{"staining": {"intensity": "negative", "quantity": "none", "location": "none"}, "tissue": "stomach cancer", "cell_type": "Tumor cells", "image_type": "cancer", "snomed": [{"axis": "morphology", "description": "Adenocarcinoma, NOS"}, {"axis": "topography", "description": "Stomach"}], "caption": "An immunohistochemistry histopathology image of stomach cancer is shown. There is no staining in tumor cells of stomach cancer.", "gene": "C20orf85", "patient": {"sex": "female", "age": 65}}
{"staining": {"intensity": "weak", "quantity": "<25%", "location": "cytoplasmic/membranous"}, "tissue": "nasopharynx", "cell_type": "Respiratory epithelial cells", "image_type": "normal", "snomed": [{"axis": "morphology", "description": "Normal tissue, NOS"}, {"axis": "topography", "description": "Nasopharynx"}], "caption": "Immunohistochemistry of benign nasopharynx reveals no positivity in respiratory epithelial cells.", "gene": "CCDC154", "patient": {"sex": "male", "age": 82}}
# # # # #
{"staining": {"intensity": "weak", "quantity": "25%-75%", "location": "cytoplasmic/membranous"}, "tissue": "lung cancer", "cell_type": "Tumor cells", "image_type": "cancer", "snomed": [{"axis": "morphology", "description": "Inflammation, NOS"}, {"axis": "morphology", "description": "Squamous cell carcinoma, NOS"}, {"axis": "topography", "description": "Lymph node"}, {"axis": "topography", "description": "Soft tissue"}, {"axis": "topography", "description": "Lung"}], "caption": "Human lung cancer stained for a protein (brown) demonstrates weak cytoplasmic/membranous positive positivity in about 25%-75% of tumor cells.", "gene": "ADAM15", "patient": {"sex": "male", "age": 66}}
# # # # #
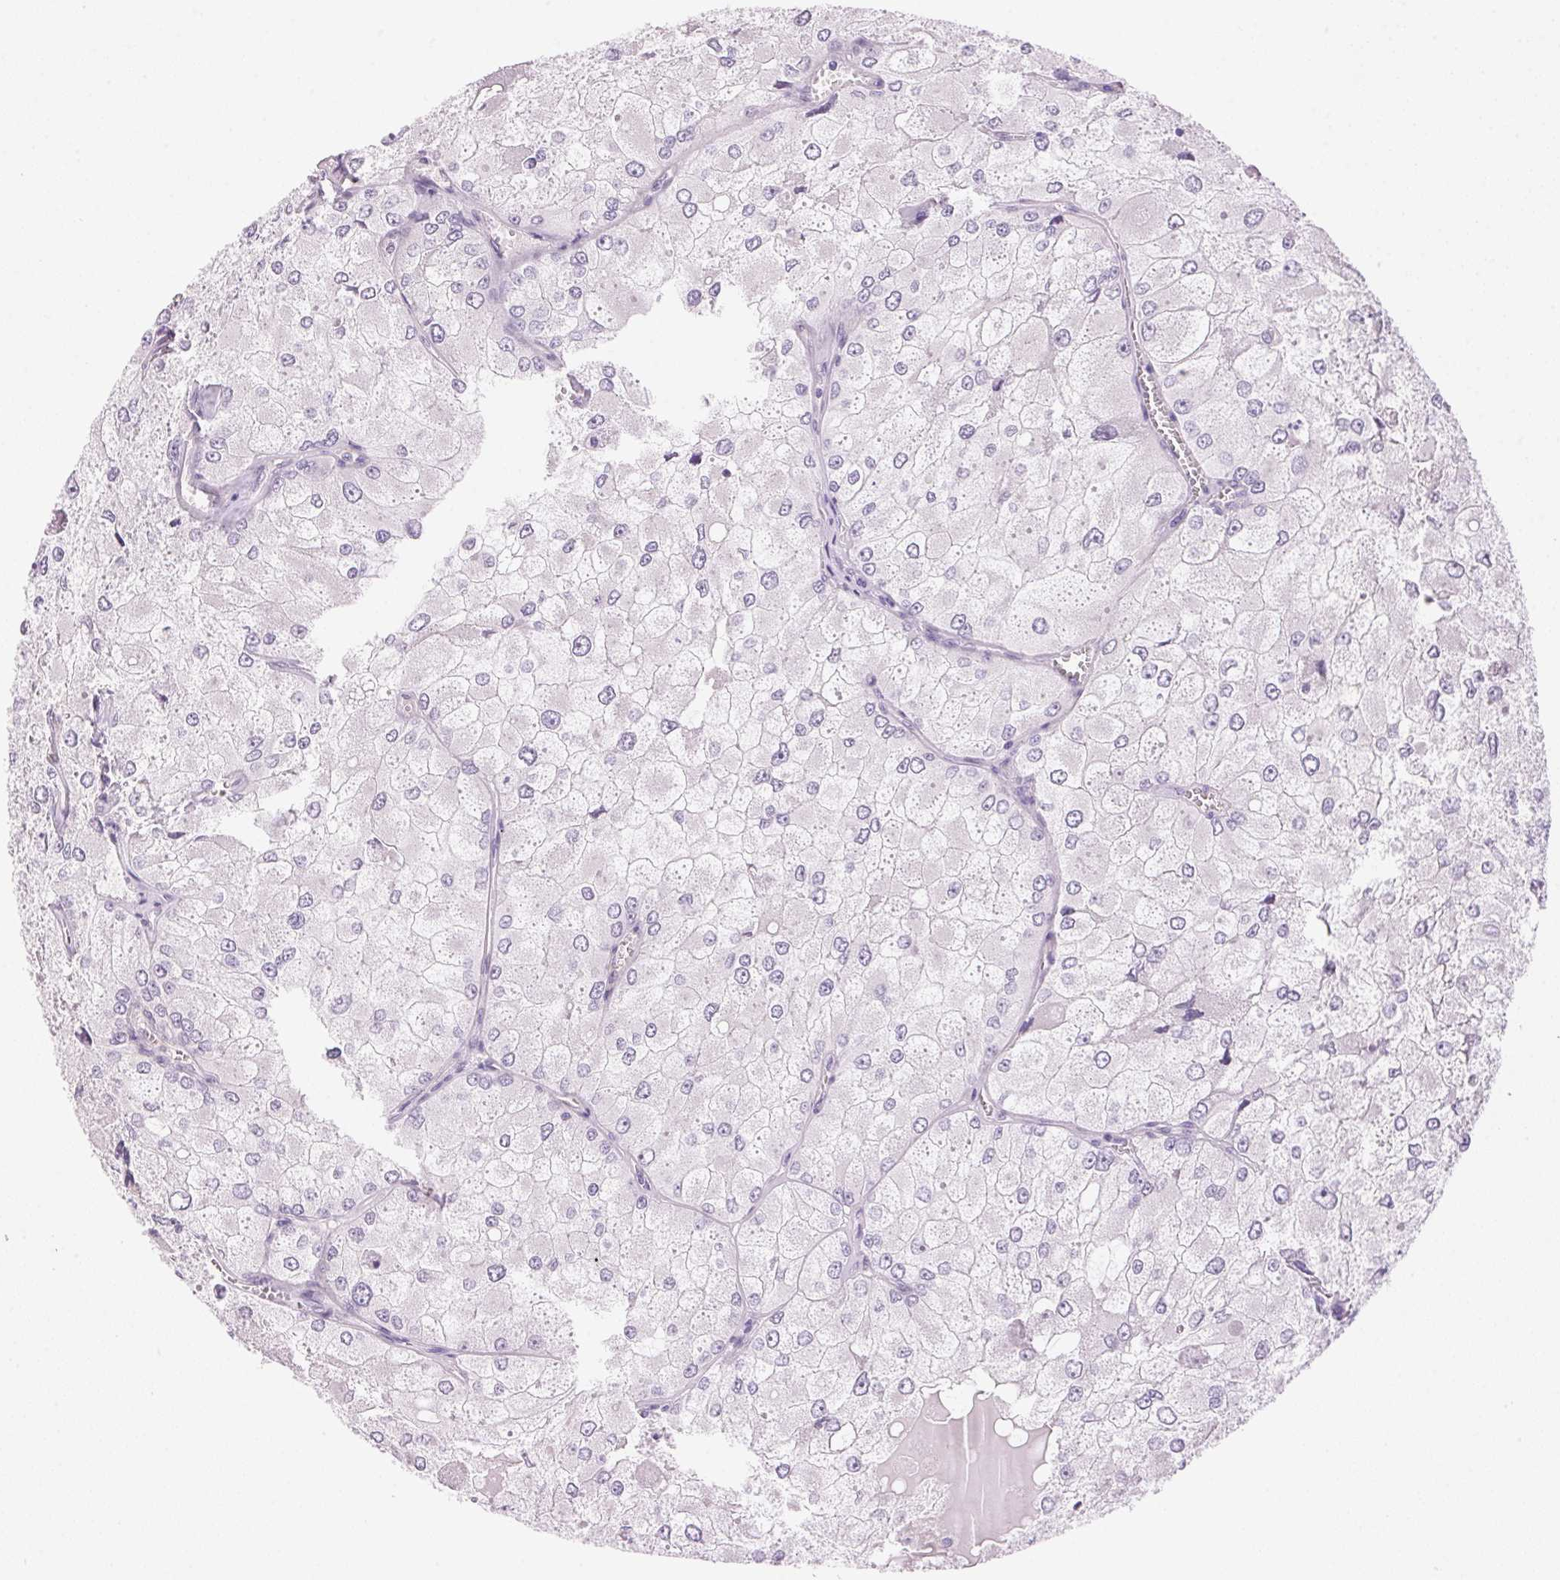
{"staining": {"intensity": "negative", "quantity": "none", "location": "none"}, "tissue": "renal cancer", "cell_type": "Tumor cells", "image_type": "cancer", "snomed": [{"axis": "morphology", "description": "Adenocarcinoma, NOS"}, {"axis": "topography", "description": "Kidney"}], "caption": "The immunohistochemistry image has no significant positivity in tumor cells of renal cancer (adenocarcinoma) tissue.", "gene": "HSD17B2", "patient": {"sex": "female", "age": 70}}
# # # # #
Gather all lines of the records that include the word "Tumor".

* WRITTEN RESPONSE *
{"staining": {"intensity": "negative", "quantity": "none", "location": "none"}, "tissue": "stomach cancer", "cell_type": "Tumor cells", "image_type": "cancer", "snomed": [{"axis": "morphology", "description": "Adenocarcinoma, NOS"}, {"axis": "topography", "description": "Stomach"}], "caption": "An immunohistochemistry histopathology image of stomach cancer is shown. There is no staining in tumor cells of stomach cancer.", "gene": "C20orf85", "patient": {"sex": "female", "age": 65}}
{"staining": {"intensity": "weak", "quantity": "25%-75%", "location": "cytoplasmic/membranous"}, "tissue": "lung cancer", "cell_type": "Tumor cells", "image_type": "cancer", "snomed": [{"axis": "morphology", "description": "Inflammation, NOS"}, {"axis": "morphology", "description": "Squamous cell carcinoma, NOS"}, {"axis": "topography", "description": "Lymph node"}, {"axis": "topography", "description": "Soft tissue"}, {"axis": "topography", "description": "Lung"}], "caption": "Human lung cancer stained for a protein (brown) demonstrates weak cytoplasmic/membranous positive positivity in about 25%-75% of tumor cells.", "gene": "ADAM15", "patient": {"sex": "male", "age": 66}}
{"staining": {"intensity": "negative", "quantity": "none", "location": "none"}, "tissue": "renal cancer", "cell_type": "Tumor cells", "image_type": "cancer", "snomed": [{"axis": "morphology", "description": "Adenocarcinoma, NOS"}, {"axis": "topography", "description": "Kidney"}], "caption": "The immunohistochemistry image has no significant positivity in tumor cells of renal cancer (adenocarcinoma) tissue.", "gene": "HSD17B2", "patient": {"sex": "female", "age": 70}}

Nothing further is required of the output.